WHAT THE TASK REQUIRES: Only these lines of the data below are wanted: the one with "thumb cmc: (190, 204)", the one with "wrist: (376, 169)", and any lines between them, each repeated exactly.

Saved data entries:
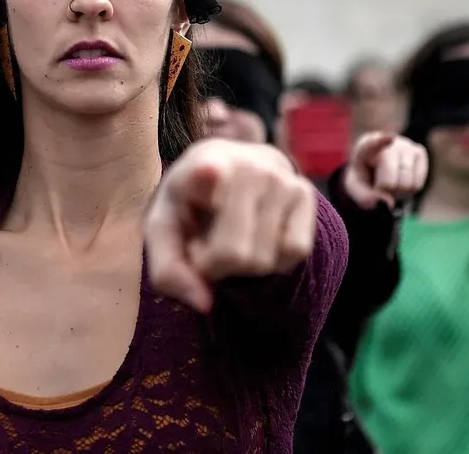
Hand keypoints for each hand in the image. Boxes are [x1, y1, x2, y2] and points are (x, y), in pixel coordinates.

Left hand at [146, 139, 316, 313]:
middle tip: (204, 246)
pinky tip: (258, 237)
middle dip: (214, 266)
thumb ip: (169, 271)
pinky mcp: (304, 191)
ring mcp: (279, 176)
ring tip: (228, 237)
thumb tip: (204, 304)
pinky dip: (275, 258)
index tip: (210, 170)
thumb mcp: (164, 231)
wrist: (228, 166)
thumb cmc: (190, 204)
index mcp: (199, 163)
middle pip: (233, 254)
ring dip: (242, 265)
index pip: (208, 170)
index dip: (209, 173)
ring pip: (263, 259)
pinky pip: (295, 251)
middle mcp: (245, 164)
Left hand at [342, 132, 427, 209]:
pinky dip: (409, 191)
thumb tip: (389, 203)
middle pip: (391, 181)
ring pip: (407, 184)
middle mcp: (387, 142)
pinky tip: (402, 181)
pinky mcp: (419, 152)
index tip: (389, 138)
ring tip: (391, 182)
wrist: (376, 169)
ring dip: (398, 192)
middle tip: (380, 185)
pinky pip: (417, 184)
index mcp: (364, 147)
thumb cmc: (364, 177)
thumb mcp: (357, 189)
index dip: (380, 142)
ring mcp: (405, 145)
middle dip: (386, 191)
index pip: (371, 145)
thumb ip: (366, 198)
...
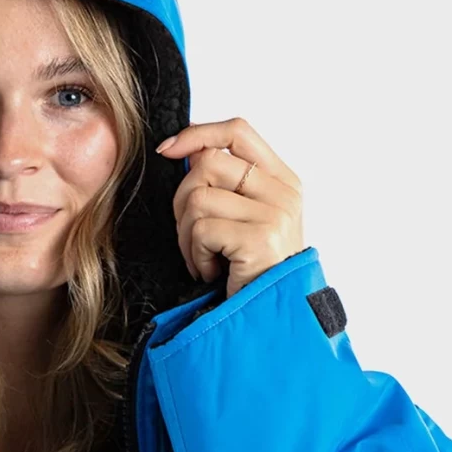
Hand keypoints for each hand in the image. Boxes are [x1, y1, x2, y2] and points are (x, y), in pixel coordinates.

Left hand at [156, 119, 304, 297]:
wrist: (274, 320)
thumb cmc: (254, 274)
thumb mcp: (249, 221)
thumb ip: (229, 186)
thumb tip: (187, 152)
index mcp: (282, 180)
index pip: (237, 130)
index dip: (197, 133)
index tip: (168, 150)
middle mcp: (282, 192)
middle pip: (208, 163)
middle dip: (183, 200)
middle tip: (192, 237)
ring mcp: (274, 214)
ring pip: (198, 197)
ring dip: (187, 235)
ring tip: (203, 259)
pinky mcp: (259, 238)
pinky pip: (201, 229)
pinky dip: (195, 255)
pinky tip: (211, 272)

SOLUTION TO THIS PROBLEM:
thumb cmc: (190, 204)
index mcp: (199, 163)
middle pip: (233, 254)
ring dip: (242, 265)
index pip: (208, 170)
index dip: (209, 173)
ring pip: (263, 259)
pinky pip: (295, 251)
middle mcp: (245, 164)
Left hand at [342, 132, 427, 209]:
pinky dip: (409, 191)
thumb tip: (389, 203)
middle pip: (391, 181)
ring pip: (407, 184)
middle mcp: (387, 142)
pinky tip: (402, 181)
pinky mcp: (419, 152)
index tip: (389, 138)
ring tip: (391, 182)
wrist: (376, 169)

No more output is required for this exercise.